Despite Apple’s urge for encryption, however, research conducted by Johns Hopkins University cryptography professor Matthew Green and a handful of his students has determined that Apple may already be open to vulnerabilities — or at least the iMessage portion of it. In fact, Green went so far as to say that Apple’s iMessage encryption is fundamentally broken, requiring the company to mandate a complete cryptographical overhaul if it wants to keep its users safe from unsolicited lurking.
Especially at a time when the US government is doing everything in its legal jurisdiction to get its hands on a backdoor into encryption, this could be unfortunate for Apple if it doesn’t act quickly. A susceptibility to this degree could leave the Cupertino company open to not only pesky vigilante hackers, but the bureaucratic ones as well.

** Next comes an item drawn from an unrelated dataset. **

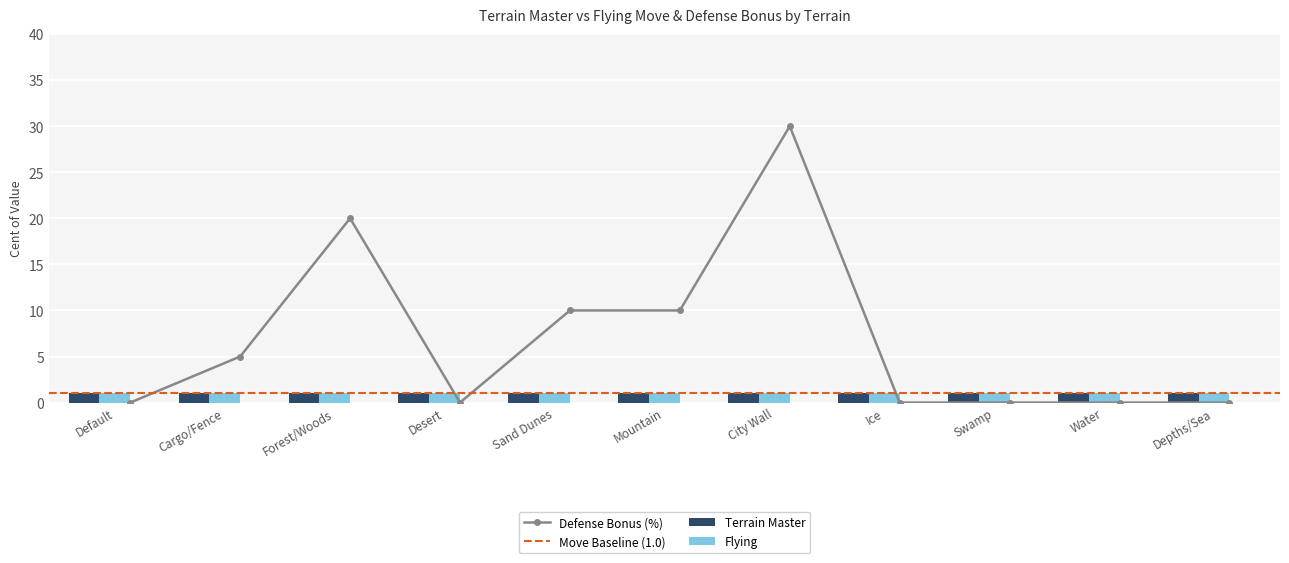

At Mountain, list the series in order from smallest to largest.

Terrain Master, Flying, Defense Bonus (%)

“I’ve always felt that one of the most compelling arguments against this approach — an argument I’ve made along with other colleagues — is that we just don’t know how to construct such backdoors securely,” the professor explained in a blog post abbreviating the complete research paper. “But lately I’ve come to believe that this position doesn’t go far enough — in the sense that it is woefully optimistic. The fact of the matter is that forget backdoors: we barely know how to make encryption work at all.”
Put simply, the flaws found by Green and his pack of students can make it so those skilled enough to test their abilities could decrypt multimedia attachments, including both pictures and video from iMessage. Although the post mentions that certificate pinning has effectively made iMessage less exposed, a person could theoretically access Apple’s servers and proceed to take the attachments anyway, in the case that there’s a Push Notification Service server liability.
Green complimented iMessage for using “end-to-end encryption” dating back to 2011, but unfortunately it appears as though Apple uses the term quite loosely. True end-to-end encryption would keep messaging conversations between only those participating internally. Apple’s protection of iMessage does not extend to the server, leaving a gap in its defenses.
If a hacker were to take hold of the key server, they would in turn be able to intercept messages as they are being typed — those that have not already undergone the encryption process. Be that as it may, more threatening is the prospect of attackers making their way into already-encrypted messages, which is totally possible, according to Green and his disciples.
“In the long term,” Green explained, “Apple should drop iMessage like a hot rock and move to Signal/Axolotl.” In the meantime, Green recommends that users update to iOS 9.3 and the latest version of OS X, which implement fixes that mitigate some, though not all, of the vulnerability.